** Begin Text shown **
The heroes of Day 3 were at their best once more. Sharon van Rouwendaal and Gregorio Paltrinieri have become the undisputed rulers of the lake as both completed the 5-10km double today in open water swimming. Rouwendaal won in a thrilling battle, by 0.3sec, while Paltrinieri came first with an unusually large gap of 11 seconds in the men’s race. Russia and Ukraine earned a title apiece in artistic swimming, German diving legend Patrick Hausding continued his golden run with title No. 17 (for the first time in 3m synchro), and Russia’s 16 years old rookie Anna Konanykhina claimed a shocking win in the women’s 10m, after finishing 11th in the prelims.
At one stage Sharon van Rouwendaal was leading by eight seconds in the second half of the women’s 10km and in the past it was a clear sign that the race was over: the Dutch Olympic champion never let it go once rushing so far ahead. However, this time it was not the usual dominance, Van Rouwendaal admitted after the event that she was testing herself as well as the rivals and switched gears much more often than usual.
“I played too much perhaps” she said, and this burnt too much energy and as the finish commenced, the chasers got closer and closer to her – over the last 500m Hungary’s Anna Olasz was shoulder by shoulder with the title-holder. Olasz was a surprise challenger as during her 10 years in open water she could never claim a medal at majors in 10km, she had back-to-back silvers from 2014-15 (Berlin, Kazan) in 25km races. But this morning she kept her position in the leading pack and she became a real threat on Van Rouwendaal in the finish. The super-tired Dutch could still find some speed to touch in 0.3sec ahead of Olasz but she had barely left any energy to parade for the photographers on the pontoon – instead she received some instant crampeasing foot massage from Rachele Bruni who managed to grab the bronze by out-touching Spain’s Paula Ruiz Bravo by 0.4sec. The eldest in the field, aged 30, Bruni can now leave Hungary with great feelings, her brilliant senior career kicked of some 120km away in Lake Balaton at the 2006 Europeans, she won her first European title in 2008 and now, 13 years apart, she still posed with a medal in her hand – truly outstanding.
Next came the men’s race, an almost two-hour heroic battle among the world’s best competitors. It was a fair but constant fight for the top positions, in the middle of the race German world champion Florian Wellbrock and titleholder Kristof Rasovszky of Hungary tried to escape but they didn’t hold their lead too long so the pack was together for most of the time. Italy’s Gregorio Paltrinieri, winner of the 5km, threw himself into the hunt for the leader’s spot after 6000 metres, then disappeared for a while only to speed up for the last 1000m.
** End Text shown **
** Begin Recorded data **
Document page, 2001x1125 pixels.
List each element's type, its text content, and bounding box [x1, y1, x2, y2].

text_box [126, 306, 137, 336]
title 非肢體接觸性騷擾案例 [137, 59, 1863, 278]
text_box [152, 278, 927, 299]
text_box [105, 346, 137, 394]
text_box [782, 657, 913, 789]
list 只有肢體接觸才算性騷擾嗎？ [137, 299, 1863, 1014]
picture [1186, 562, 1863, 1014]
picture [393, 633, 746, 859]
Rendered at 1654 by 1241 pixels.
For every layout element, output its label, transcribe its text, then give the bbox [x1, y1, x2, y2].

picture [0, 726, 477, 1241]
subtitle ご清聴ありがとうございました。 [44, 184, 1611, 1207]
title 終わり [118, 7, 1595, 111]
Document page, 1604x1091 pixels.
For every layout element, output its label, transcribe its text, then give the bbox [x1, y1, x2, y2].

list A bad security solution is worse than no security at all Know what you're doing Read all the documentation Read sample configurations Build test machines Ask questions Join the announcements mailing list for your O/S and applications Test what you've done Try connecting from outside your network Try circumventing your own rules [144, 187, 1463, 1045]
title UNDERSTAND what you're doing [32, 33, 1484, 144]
** End Recorded data **
#### Written problem A:
Please translate this sentence from the open water swimming report into Spanish: "Next came the men’s race, an almost two-hour heroic battle among the world’s best competitors."
#### Written problem B:
Extend the open water swimming report, picking up right after its final sentence.

#### Final result A:
Luego llegó la carrera masculina, una heroica batalla de casi dos horas entre los mejores competidores del mundo.

#### Final result B:
That was a missile-like launch and soon he gained three body-lengths on his rivals, sailed away before the last turn and won by an unusually large 11- second gap. Wellbrock could keep his position to be in the hunt for the minor spoils but Rasovszky couldn’t find a path to go forward. Instead, Frenchman Marc Antoine Olivier pulled ahead too and Olympic champion Ferry Weerman also joined the party with his monstrous strokes. However, the Dutchman kicked off his final assault a bit late and could not catch Wellbrock and Olivier who finished in the medal positions, with only 0.3sec separating them. Weertman touched in a second later, Rasovszky was fifth further two seconds adrift.
In the Duna Arena Russia’s wonder artistic swimming duet of the two Svetlanas, Romashina and Kolesnichenko added one more gold to their tally in the technical final (postponed from Monday), collecting a couple of 9.7s and 9.8s. Romashina’s treasury now contains 12 European titles while Kolesnichenko’s account stands at 10, add that they earned those from as many entries. Behind them, two of the Alexandri triplets, Anna Maria and Eirini recalled the good old ‘80s when Austria was among the leading nations in the sport – now they managed to earn a bronze, 34 years after the country’s last medal in this discipline.
In the afternoon it was time for another Ukrainian win, in the free combination (the Russians skipped this event). It was the usual show from them, with plenty of brilliant lifts and jumps for a handful of 9.5s and 9.6s. Greece earned the silver, the bronze went to Belorussia.
The men’s 3m synchro diving final turned into another triumphant march of Patrick Hausding who is flying high again. Already a legend with a medalling streak since 2008, Hausding won the 3m in several editions, first time in 2010, landed wins in the 10m synchro (9 in a row, an incredible record), was champion in the 1m (again here yesterday) but this was the first time he could clinch gold in the 3m synchro. Partnering with Lars Rudiger, they improved by each championships, after a bronze and a silver now they came first.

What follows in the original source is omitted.